Marveling at how cheese was not listed as an ingredient in cheese puffs, Ehrlich set sail in 1987 to plunder his piece of the bloated American snack-food market armed with Pirate’s Booty all-natural white-cheddar cheese rice and corn puffs — a healthier alternative to traditional junk food.
“Most of the ingredients [in cheese puffs] you couldn’t even pronounce,” Ehrlich told Columbia University News Service.
Pirate’s Booty struck gold. A decade later, the puffs were being sold in stores nationwide, earning $50 million in annual sales. The parent company Ehrlich founded, Robert’s American Gourmet Food, later dubbed Pirate Brands, also made Smart Puffs and Original Tings.
The success was not without scandal. The Good Housekeeping Institute found that Pirate’s Booty was mislabeled as low fat, when it in fact had 8.5 grams of fat, not 2.5 grams as advertised at the time. The company blamed a manufacturing snafu, corrected the labels and reformulated Pirate’s Booty so it now has 5 grams of fat.
Despite the drama, corporate profiteers found their way to Long Island to dig up the cheese-dusted treasure. Ehrlich’s partner, Mike Repole, negotiated a deal to sell the Pirate’s Booty snack group to New Jersey-based B&G Foods — the baked beans, Cream of Wheat and bagel crisp maker — for $195 million in 2013. The next day, the new owners laid off all 55 employees of the Sea Cliff Pirate’s Booty plant.

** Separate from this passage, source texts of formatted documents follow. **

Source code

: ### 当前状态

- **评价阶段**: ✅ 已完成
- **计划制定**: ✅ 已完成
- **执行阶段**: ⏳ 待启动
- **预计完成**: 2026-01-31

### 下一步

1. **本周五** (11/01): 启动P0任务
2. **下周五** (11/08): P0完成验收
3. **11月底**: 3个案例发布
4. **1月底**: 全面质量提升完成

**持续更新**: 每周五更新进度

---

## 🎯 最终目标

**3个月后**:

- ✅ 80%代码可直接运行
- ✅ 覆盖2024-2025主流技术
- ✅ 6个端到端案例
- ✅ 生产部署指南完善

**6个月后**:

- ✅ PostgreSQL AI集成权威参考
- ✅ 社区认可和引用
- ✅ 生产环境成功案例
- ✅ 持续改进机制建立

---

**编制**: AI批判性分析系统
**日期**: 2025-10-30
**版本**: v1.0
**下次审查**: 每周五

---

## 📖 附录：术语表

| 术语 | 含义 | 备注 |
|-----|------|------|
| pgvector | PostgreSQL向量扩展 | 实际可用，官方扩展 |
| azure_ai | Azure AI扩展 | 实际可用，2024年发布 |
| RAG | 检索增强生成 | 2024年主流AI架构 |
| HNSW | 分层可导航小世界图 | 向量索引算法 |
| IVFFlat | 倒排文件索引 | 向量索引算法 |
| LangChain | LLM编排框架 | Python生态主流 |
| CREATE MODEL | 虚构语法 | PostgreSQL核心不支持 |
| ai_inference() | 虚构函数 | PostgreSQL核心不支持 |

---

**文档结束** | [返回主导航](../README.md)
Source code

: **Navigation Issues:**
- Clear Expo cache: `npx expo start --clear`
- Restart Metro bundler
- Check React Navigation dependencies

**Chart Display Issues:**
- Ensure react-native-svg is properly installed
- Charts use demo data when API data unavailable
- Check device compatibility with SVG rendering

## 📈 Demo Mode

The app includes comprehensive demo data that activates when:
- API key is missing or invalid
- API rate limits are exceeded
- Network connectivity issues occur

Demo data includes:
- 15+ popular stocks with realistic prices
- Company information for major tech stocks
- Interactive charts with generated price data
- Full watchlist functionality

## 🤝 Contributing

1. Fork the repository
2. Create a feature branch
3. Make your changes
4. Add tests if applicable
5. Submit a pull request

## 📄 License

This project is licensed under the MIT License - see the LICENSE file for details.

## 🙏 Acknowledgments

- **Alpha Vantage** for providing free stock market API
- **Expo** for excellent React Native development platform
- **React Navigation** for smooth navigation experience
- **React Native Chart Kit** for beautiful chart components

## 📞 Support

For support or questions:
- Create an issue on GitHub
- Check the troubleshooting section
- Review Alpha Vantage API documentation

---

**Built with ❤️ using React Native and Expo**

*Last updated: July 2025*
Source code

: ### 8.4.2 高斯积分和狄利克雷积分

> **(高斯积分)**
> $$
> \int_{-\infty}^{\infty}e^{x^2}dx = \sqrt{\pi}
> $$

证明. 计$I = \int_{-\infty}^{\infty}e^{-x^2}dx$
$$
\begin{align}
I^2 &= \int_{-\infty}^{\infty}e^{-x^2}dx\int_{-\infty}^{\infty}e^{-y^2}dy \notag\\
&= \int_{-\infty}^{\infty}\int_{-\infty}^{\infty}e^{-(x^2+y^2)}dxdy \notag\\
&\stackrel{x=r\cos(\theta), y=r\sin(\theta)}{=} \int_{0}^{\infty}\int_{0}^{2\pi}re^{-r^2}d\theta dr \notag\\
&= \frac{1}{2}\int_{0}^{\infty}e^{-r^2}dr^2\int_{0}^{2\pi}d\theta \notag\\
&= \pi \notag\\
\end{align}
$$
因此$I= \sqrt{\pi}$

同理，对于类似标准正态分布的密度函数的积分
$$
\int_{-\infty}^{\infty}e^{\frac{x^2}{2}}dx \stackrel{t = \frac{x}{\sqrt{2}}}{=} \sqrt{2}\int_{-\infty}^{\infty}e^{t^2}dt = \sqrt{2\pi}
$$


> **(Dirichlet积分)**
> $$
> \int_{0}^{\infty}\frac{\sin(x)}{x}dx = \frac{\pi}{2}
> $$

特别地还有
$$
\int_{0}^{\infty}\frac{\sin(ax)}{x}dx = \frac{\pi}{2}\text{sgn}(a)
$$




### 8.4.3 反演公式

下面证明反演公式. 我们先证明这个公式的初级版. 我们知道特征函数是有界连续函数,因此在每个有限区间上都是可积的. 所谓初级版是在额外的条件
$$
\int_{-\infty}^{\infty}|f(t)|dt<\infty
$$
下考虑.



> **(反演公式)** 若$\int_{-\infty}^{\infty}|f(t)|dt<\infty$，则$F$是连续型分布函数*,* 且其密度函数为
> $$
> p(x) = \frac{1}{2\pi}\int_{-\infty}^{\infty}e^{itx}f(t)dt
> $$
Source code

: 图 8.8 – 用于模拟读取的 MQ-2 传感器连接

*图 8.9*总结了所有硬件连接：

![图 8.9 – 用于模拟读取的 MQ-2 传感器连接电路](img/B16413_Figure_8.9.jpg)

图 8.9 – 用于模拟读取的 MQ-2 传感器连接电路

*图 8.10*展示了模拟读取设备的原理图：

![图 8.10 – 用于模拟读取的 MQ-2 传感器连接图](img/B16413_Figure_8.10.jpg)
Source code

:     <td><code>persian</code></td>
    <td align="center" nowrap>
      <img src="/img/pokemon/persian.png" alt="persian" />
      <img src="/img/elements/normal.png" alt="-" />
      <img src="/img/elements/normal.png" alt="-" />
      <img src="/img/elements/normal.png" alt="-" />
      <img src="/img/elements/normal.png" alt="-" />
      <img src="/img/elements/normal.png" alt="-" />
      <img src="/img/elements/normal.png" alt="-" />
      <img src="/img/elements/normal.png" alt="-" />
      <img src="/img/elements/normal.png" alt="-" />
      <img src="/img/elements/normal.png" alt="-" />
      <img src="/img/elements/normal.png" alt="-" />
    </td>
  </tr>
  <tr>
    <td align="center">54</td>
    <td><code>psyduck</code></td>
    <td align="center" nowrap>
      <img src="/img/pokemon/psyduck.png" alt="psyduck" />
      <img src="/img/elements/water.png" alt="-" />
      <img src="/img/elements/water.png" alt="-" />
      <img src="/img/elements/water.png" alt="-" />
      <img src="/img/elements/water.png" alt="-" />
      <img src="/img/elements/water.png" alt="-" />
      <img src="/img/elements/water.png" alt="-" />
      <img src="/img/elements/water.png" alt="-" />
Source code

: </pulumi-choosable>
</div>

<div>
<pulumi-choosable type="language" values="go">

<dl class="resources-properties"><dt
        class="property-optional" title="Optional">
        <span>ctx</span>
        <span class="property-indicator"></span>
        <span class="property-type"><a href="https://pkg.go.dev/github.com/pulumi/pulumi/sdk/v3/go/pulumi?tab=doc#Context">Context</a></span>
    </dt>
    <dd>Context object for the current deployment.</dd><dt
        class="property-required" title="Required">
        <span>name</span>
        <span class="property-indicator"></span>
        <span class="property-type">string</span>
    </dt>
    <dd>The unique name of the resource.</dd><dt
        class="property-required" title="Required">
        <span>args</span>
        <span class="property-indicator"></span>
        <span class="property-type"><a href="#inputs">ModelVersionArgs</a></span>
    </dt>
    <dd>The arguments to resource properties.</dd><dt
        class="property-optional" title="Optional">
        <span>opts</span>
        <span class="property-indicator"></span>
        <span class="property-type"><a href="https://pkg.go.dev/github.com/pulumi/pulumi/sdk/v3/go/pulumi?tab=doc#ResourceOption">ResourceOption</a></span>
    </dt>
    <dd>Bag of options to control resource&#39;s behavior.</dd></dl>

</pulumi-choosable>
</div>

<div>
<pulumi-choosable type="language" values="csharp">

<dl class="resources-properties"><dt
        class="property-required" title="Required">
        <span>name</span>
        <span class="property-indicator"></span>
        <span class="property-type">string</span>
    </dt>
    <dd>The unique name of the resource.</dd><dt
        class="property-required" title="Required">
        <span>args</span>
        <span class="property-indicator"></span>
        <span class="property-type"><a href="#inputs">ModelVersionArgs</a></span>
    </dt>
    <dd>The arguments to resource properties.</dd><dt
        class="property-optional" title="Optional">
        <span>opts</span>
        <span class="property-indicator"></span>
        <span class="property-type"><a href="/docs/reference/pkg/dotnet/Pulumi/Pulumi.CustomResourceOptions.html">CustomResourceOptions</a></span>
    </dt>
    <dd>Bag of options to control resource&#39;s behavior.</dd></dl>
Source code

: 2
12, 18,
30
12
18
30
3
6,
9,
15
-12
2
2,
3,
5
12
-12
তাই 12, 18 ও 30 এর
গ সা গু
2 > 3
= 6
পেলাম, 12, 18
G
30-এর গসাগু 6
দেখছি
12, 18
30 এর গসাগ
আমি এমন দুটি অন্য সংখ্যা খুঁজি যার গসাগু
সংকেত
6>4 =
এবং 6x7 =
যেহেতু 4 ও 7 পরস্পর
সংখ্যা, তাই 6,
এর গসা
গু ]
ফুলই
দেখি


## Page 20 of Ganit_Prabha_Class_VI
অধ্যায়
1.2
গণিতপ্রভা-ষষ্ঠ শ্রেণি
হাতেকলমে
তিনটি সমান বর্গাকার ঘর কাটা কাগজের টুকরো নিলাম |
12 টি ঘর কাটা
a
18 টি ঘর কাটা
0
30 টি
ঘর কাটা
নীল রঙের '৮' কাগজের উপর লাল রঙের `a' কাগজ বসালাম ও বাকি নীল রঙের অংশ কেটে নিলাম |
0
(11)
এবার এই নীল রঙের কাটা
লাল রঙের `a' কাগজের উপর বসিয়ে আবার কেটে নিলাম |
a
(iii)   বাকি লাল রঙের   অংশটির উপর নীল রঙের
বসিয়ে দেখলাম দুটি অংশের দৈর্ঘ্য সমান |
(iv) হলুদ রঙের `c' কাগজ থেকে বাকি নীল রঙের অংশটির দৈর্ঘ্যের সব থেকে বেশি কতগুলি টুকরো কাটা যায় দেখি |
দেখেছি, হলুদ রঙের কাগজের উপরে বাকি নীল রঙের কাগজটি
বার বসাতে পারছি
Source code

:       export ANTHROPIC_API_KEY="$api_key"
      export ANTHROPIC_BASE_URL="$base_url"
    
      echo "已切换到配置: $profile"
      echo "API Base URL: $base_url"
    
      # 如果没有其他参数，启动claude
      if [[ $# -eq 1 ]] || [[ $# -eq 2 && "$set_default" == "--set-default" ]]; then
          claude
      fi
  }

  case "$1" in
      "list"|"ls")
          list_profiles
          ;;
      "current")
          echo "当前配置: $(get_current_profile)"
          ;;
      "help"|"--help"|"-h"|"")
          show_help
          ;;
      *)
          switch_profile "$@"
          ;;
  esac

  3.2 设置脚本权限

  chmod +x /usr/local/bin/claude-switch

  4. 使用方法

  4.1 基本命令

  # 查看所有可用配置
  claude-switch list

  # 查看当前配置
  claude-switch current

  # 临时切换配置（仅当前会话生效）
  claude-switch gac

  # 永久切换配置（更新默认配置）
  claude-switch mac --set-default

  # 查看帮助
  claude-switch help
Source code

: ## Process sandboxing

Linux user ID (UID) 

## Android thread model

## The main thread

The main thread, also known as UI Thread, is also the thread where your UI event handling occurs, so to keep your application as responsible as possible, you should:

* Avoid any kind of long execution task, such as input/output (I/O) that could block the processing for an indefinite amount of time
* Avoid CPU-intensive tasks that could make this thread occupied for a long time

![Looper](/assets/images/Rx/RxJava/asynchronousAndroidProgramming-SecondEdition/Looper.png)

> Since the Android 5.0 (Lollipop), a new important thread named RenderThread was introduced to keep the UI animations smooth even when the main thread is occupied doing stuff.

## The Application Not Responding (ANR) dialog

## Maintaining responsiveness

Ehrlich, who made $70 million in the deal, has since launched a new healthy snack: SexyPop, a nutritious popcorn. Last month, news broke that B&G is selling Pirate Brands to The Hershey Company for $420 million, more than double the price B&G paid five years ago. The deal is expected to close in the fourth quarter.
No word if a chocolate-flavored Pirate’s Booty will follow.